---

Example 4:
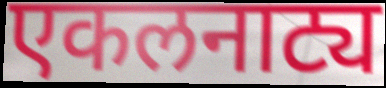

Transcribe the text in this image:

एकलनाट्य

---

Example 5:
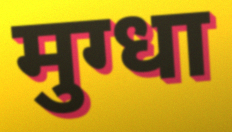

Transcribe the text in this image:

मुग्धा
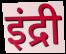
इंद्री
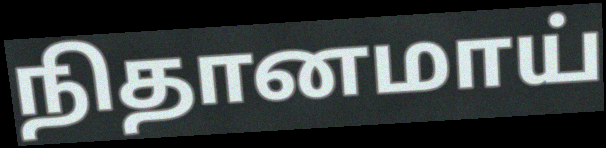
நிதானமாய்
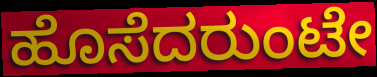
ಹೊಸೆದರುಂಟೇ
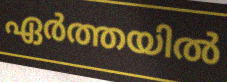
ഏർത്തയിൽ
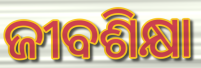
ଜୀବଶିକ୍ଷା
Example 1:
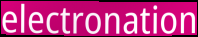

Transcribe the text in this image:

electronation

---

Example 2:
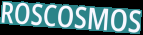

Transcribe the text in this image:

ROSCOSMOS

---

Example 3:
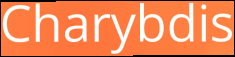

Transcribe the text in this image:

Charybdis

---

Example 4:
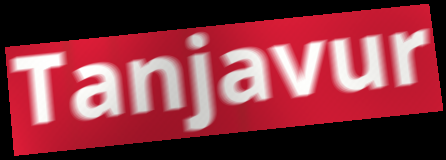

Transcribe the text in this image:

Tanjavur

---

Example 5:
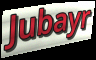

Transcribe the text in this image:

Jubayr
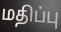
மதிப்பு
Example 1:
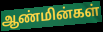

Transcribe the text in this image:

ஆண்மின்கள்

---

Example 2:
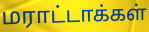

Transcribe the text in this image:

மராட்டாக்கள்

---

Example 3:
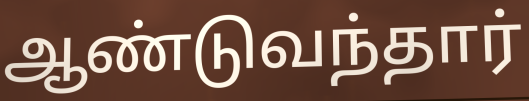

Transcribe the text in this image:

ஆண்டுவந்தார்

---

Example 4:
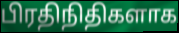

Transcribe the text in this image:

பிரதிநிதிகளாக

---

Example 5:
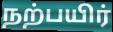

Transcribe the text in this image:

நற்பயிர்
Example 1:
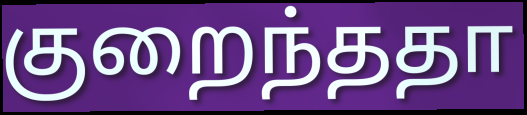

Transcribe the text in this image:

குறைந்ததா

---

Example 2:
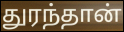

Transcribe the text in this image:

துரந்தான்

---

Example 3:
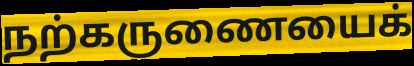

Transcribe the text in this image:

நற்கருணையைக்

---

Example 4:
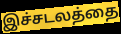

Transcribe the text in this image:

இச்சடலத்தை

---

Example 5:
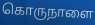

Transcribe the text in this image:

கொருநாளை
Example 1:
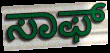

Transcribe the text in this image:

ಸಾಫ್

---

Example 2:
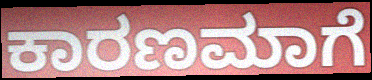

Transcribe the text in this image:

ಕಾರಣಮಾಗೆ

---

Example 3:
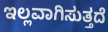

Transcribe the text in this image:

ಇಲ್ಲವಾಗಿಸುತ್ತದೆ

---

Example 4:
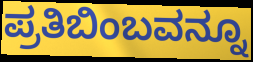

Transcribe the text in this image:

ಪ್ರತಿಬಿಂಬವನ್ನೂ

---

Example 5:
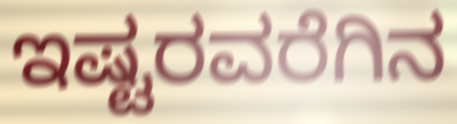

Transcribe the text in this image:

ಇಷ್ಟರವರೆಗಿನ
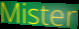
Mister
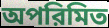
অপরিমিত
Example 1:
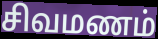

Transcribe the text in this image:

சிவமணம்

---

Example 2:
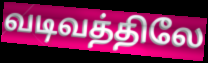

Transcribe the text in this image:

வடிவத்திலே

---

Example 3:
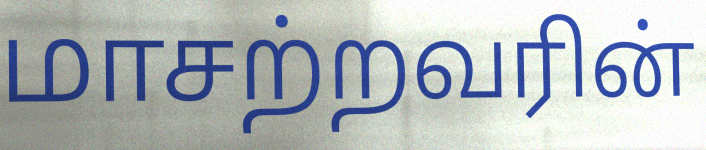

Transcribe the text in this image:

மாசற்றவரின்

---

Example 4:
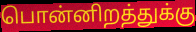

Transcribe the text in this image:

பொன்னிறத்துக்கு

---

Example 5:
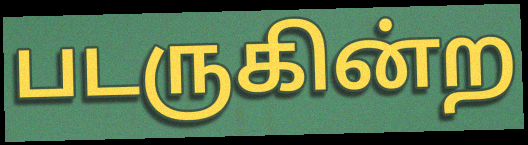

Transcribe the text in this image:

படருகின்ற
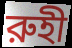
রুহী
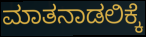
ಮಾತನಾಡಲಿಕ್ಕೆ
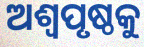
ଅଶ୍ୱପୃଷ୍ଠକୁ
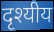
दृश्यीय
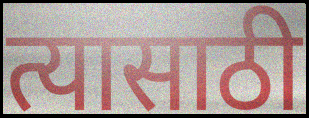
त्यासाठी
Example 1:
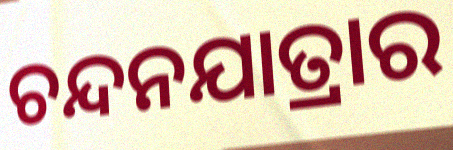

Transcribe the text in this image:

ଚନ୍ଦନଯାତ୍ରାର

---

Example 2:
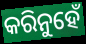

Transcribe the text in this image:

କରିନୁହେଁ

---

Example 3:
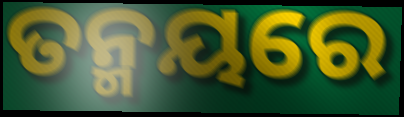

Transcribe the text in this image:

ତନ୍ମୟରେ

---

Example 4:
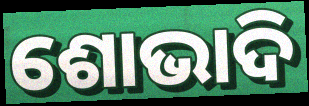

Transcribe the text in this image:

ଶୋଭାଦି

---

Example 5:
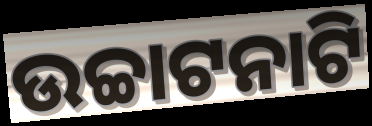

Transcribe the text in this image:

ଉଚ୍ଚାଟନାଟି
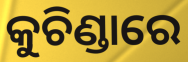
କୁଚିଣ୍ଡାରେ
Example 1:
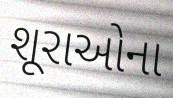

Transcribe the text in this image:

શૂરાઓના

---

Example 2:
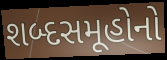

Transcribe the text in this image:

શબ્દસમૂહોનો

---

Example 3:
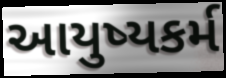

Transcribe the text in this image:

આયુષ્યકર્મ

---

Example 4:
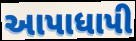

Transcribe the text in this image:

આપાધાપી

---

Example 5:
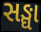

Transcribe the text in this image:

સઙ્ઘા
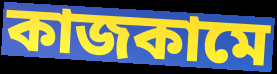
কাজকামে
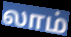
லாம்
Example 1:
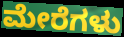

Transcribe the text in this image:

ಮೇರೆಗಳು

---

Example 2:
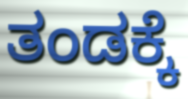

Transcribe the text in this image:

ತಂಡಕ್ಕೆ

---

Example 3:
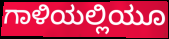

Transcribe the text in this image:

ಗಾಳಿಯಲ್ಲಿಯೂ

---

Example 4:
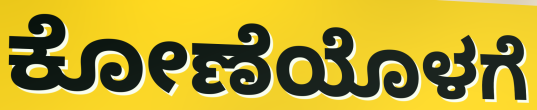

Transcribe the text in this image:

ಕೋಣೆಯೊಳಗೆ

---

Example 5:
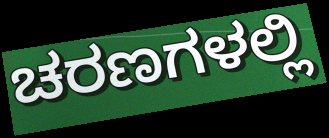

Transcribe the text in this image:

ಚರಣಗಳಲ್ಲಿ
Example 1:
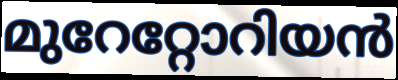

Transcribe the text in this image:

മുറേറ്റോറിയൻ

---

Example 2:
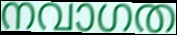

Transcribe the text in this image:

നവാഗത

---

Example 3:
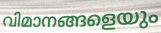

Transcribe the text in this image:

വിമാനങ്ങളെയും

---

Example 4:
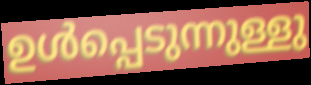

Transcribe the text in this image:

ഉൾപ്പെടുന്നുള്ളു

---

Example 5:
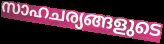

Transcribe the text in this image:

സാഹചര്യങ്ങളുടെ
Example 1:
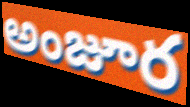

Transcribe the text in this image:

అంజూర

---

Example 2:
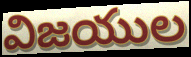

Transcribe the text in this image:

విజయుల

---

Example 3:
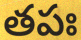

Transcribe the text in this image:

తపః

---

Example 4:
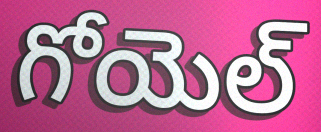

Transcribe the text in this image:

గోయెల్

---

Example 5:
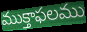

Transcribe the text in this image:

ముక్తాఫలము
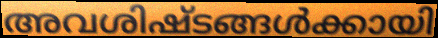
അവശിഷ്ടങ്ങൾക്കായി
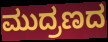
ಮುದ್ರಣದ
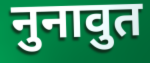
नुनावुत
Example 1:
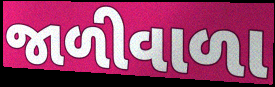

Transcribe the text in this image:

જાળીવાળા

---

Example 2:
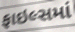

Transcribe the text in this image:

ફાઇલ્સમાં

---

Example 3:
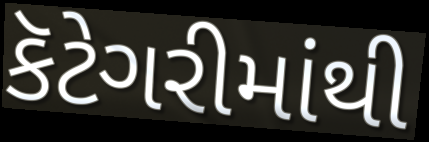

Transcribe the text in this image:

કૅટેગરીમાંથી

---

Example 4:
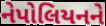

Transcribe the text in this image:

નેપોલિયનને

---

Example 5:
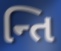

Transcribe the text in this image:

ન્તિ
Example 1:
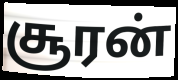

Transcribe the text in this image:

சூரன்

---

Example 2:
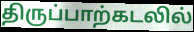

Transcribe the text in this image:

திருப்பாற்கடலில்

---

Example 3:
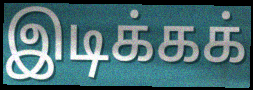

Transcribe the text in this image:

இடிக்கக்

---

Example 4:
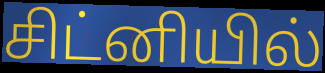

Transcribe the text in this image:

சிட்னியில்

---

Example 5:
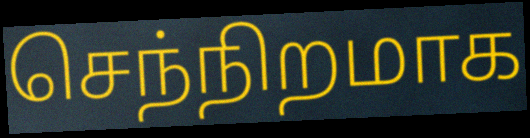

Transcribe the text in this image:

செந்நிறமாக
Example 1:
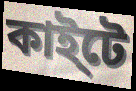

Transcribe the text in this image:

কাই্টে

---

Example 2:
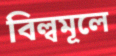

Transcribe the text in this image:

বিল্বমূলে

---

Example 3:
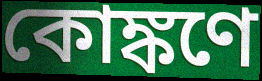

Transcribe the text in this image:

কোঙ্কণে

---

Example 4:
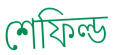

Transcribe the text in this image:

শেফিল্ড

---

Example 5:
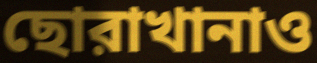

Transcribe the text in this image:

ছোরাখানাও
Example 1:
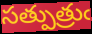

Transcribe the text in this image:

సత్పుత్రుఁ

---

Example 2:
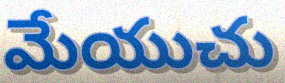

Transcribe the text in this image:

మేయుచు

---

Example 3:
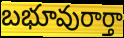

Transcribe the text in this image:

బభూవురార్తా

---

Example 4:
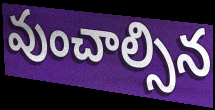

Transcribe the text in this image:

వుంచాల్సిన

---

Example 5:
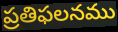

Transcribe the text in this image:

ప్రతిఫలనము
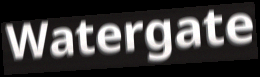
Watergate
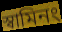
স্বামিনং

§

▸ **PROBLEM DESCRIPTION**: Write the data above out again exactly, minus its pictures.

▸ **EXERCISE OUTPUT**:
---

Example 4:

Transcribe the text in this image:

एकलनाट्य

---

Example 5:

Transcribe the text in this image:

मुग्धा
इंद्री
நிதானமாய்
ಹೊಸೆದರುಂಟೇ
ഏർത്തയിൽ
ଜୀବଶିକ୍ଷା
Example 1:

Transcribe the text in this image:

electronation

---

Example 2:

Transcribe the text in this image:

ROSCOSMOS

---

Example 3:

Transcribe the text in this image:

Charybdis

---

Example 4:

Transcribe the text in this image:

Tanjavur

---

Example 5:

Transcribe the text in this image:

Jubayr
மதிப்பு
Example 1:

Transcribe the text in this image:

ஆண்மின்கள்

---

Example 2:

Transcribe the text in this image:

மராட்டாக்கள்

---

Example 3:

Transcribe the text in this image:

ஆண்டுவந்தார்

---

Example 4:

Transcribe the text in this image:

பிரதிநிதிகளாக

---

Example 5:

Transcribe the text in this image:

நற்பயிர்
Example 1:

Transcribe the text in this image:

குறைந்ததா

---

Example 2:

Transcribe the text in this image:

துரந்தான்

---

Example 3:

Transcribe the text in this image:

நற்கருணையைக்

---

Example 4:

Transcribe the text in this image:

இச்சடலத்தை

---

Example 5:

Transcribe the text in this image:

கொருநாளை
Example 1:

Transcribe the text in this image:

ಸಾಫ್

---

Example 2:

Transcribe the text in this image:

ಕಾರಣಮಾಗೆ

---

Example 3:

Transcribe the text in this image:

ಇಲ್ಲವಾಗಿಸುತ್ತದೆ

---

Example 4:

Transcribe the text in this image:

ಪ್ರತಿಬಿಂಬವನ್ನೂ

---

Example 5:

Transcribe the text in this image:

ಇಷ್ಟರವರೆಗಿನ
Mister
অপরিমিত
Example 1:

Transcribe the text in this image:

சிவமணம்

---

Example 2:

Transcribe the text in this image:

வடிவத்திலே

---

Example 3:

Transcribe the text in this image:

மாசற்றவரின்

---

Example 4:

Transcribe the text in this image:

பொன்னிறத்துக்கு

---

Example 5:

Transcribe the text in this image:

படருகின்ற
রুহী
ಮಾತನಾಡಲಿಕ್ಕೆ
ଅଶ୍ୱପୃଷ୍ଠକୁ
दृश्यीय
त्यासाठी
Example 1:

Transcribe the text in this image:

ଚନ୍ଦନଯାତ୍ରାର

---

Example 2:

Transcribe the text in this image:

କରିନୁହେଁ

---

Example 3:

Transcribe the text in this image:

ତନ୍ମୟରେ

---

Example 4:

Transcribe the text in this image:

ଶୋଭାଦି

---

Example 5:

Transcribe the text in this image:

ଉଚ୍ଚାଟନାଟି
କୁଚିଣ୍ଡାରେ
Example 1:

Transcribe the text in this image:

શૂરાઓના

---

Example 2:

Transcribe the text in this image:

શબ્દસમૂહોનો

---

Example 3:

Transcribe the text in this image:

આયુષ્યકર્મ

---

Example 4:

Transcribe the text in this image:

આપાધાપી

---

Example 5:

Transcribe the text in this image:

સઙ્ઘા
কাজকামে
லாம்
Example 1:

Transcribe the text in this image:

ಮೇರೆಗಳು

---

Example 2:

Transcribe the text in this image:

ತಂಡಕ್ಕೆ

---

Example 3:

Transcribe the text in this image:

ಗಾಳಿಯಲ್ಲಿಯೂ

---

Example 4:

Transcribe the text in this image:

ಕೋಣೆಯೊಳಗೆ

---

Example 5:

Transcribe the text in this image:

ಚರಣಗಳಲ್ಲಿ
Example 1:

Transcribe the text in this image:

മുറേറ്റോറിയൻ

---

Example 2:

Transcribe the text in this image:

നവാഗത

---

Example 3:

Transcribe the text in this image:

വിമാനങ്ങളെയും

---

Example 4:

Transcribe the text in this image:

ഉൾപ്പെടുന്നുള്ളു

---

Example 5:

Transcribe the text in this image:

സാഹചര്യങ്ങളുടെ
Example 1:

Transcribe the text in this image:

అంజూర

---

Example 2:

Transcribe the text in this image:

విజయుల

---

Example 3:

Transcribe the text in this image:

తపః

---

Example 4:

Transcribe the text in this image:

గోయెల్

---

Example 5:

Transcribe the text in this image:

ముక్తాఫలము
അവശിഷ്ടങ്ങൾക്കായി
ಮುದ್ರಣದ
नुनावुत
Example 1:

Transcribe the text in this image:

જાળીવાળા

---

Example 2:

Transcribe the text in this image:

ફાઇલ્સમાં

---

Example 3:

Transcribe the text in this image:

કૅટેગરીમાંથી

---

Example 4:

Transcribe the text in this image:

નેપોલિયનને

---

Example 5:

Transcribe the text in this image:

ન્તિ
Example 1:

Transcribe the text in this image:

சூரன்

---

Example 2:

Transcribe the text in this image:

திருப்பாற்கடலில்

---

Example 3:

Transcribe the text in this image:

இடிக்கக்

---

Example 4:

Transcribe the text in this image:

சிட்னியில்

---

Example 5:

Transcribe the text in this image:

செந்நிறமாக
Example 1:

Transcribe the text in this image:

কাই্টে

---

Example 2:

Transcribe the text in this image:

বিল্বমূলে

---

Example 3:

Transcribe the text in this image:

কোঙ্কণে

---

Example 4:

Transcribe the text in this image:

শেফিল্ড

---

Example 5:

Transcribe the text in this image:

ছোরাখানাও
Example 1:

Transcribe the text in this image:

సత్పుత్రుఁ

---

Example 2:

Transcribe the text in this image:

మేయుచు

---

Example 3:

Transcribe the text in this image:

బభూవురార్తా

---

Example 4:

Transcribe the text in this image:

వుంచాల్సిన

---

Example 5:

Transcribe the text in this image:

ప్రతిఫలనము
Watergate
স্বামিনং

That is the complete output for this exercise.